The survivors lost everything they had on board and were helped by the public and charities all over the world. Several Women’s relief committees helped women in providing clothes, and several private trains took up the duty of transporting the survivors to their close families, free of charge.

1.Watch a Titanic-related movie or documentary
Learn more about the events that transpired and watch films created about it such as “Waking the Titanic” by Francis Delany and “A Night to Remember” by Walter Lord.

2.Reach out to relatives of victims and survivors
Do you know any living family members of any of those who were on board the Titanic that fateful night? Take out some time on this day to interact with them, and they’ll surely appreciate it.

3.Visit a Titanic-themed museum
This is a perfect day to pay a visit with friends and/or family to the Titanic Museum Attraction located in Missouri, or the one in Tennessee. It will indeed be a worthwhile and enjoyable experience.

A. It unites us in a common purpose
Just like the world rallied support around the victims of the Titanic disaster, people across the globe remember this day to honor their memories. The day makes such possible and encourages unity for other collective doings.

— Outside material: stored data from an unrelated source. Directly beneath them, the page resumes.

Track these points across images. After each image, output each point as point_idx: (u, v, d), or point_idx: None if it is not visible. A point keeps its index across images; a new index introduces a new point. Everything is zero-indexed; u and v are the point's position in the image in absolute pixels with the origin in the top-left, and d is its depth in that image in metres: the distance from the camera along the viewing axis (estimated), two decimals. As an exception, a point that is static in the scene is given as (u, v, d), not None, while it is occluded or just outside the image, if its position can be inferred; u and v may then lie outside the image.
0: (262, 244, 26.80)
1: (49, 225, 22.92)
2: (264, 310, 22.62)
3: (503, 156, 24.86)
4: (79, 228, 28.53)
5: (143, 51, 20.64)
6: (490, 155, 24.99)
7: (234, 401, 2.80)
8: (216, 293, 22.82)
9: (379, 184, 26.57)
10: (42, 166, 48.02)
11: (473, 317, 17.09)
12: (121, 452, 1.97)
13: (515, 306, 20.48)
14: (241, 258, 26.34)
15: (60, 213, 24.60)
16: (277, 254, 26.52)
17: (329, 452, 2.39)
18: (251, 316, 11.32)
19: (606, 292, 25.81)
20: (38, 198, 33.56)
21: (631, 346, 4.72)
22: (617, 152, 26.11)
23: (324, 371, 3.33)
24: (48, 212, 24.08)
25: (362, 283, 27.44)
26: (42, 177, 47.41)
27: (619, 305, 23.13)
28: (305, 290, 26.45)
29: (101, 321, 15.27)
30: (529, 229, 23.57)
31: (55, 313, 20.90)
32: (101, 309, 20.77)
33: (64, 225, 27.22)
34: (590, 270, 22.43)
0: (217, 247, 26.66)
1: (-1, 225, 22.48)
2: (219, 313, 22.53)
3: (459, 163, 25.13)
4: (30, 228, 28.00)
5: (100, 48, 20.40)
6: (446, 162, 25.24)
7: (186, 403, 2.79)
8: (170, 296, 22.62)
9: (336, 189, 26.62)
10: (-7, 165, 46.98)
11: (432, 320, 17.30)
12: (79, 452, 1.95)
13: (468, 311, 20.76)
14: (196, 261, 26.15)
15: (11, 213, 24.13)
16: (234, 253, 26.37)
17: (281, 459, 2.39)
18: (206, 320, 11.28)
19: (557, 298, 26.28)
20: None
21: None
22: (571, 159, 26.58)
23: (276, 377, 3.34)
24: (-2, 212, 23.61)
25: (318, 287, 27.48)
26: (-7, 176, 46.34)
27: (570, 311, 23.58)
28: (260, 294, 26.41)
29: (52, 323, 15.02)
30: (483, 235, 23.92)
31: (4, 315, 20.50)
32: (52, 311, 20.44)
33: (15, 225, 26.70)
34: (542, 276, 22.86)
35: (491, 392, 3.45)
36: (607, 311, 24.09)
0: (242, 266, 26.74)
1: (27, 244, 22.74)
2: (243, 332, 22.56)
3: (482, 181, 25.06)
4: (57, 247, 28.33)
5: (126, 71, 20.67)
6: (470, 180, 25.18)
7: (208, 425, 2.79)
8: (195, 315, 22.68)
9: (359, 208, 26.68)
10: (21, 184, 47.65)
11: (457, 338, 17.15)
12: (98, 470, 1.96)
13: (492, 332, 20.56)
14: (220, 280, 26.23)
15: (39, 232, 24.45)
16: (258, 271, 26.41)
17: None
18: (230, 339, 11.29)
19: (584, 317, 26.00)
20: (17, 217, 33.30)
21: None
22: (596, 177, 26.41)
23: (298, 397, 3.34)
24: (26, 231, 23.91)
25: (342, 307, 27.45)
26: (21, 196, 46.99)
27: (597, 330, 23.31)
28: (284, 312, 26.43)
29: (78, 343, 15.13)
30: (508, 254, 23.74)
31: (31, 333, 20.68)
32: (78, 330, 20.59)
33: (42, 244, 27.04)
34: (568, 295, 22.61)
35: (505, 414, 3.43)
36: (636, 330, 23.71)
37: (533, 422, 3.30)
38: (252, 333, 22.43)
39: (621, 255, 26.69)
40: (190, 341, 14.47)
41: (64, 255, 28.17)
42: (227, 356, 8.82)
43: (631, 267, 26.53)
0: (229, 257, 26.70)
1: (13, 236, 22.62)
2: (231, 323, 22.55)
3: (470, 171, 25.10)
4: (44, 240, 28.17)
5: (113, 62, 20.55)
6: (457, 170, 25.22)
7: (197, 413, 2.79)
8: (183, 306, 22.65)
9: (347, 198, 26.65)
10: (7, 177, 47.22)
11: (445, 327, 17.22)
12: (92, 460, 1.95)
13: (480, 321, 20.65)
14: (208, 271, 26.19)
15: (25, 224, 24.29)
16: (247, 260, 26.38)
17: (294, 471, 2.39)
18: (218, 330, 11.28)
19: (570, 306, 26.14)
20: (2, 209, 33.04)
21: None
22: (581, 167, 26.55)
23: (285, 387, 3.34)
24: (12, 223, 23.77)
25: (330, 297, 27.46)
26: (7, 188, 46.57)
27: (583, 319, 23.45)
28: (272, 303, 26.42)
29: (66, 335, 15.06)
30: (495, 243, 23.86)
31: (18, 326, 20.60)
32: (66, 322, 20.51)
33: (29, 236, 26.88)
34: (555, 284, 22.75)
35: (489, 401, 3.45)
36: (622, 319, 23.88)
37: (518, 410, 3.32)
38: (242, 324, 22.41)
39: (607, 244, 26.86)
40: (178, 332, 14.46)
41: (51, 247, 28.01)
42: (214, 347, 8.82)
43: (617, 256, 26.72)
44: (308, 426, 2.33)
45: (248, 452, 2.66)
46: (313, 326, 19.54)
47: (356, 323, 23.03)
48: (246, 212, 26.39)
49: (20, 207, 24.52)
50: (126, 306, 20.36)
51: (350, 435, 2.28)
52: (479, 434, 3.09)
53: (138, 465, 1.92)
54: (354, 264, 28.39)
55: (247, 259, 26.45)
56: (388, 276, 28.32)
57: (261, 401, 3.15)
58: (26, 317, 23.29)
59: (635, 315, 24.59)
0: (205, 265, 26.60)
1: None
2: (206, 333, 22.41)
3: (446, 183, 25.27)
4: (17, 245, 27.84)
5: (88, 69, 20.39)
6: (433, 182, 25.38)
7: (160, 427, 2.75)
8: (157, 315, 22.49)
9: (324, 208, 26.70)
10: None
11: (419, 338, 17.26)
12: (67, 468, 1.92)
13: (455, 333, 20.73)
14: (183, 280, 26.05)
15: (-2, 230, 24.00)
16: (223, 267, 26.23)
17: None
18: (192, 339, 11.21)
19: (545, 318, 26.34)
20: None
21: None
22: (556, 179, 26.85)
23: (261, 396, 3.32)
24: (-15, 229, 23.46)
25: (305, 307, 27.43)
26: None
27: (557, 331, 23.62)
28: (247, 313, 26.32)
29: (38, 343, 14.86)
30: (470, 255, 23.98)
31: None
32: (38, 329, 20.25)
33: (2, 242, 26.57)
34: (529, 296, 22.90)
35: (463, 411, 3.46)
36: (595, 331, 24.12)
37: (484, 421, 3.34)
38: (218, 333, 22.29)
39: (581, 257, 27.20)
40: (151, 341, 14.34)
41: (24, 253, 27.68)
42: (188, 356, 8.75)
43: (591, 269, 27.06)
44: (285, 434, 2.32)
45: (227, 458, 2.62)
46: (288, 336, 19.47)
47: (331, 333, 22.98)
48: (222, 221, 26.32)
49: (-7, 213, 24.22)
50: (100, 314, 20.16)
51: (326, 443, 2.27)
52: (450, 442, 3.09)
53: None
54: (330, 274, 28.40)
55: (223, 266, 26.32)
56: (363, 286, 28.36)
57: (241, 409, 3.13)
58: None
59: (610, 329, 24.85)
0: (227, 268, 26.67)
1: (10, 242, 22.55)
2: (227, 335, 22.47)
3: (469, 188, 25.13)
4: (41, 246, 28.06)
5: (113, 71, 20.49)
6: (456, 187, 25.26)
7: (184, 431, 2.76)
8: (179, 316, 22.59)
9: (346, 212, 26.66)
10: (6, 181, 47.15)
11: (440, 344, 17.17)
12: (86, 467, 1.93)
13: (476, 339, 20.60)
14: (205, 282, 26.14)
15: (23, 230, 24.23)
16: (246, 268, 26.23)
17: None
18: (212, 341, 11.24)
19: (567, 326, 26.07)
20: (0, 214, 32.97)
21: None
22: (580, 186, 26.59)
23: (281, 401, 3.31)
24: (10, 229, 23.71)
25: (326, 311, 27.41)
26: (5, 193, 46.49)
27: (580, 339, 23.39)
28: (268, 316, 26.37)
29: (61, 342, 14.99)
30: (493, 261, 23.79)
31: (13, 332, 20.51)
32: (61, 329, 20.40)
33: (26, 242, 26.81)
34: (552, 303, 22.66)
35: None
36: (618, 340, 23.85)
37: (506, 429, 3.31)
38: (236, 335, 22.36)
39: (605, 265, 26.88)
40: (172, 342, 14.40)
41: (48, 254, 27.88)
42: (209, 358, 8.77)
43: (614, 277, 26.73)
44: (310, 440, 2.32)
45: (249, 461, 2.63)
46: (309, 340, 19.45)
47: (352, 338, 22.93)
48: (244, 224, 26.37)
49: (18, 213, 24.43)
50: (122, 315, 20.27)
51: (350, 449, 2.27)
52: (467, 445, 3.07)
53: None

B. It provides an avenue for connection
Through the activities of the day, we get to meet and interact with new people having shared interests and curiosity. There’s no telling how beneficial the newly formed connections will be.

C. It strengthens history
For an event that happened over a century ago, this day helps reinforce our historical values. It continues to honor the memories of those long gone and preserve the past.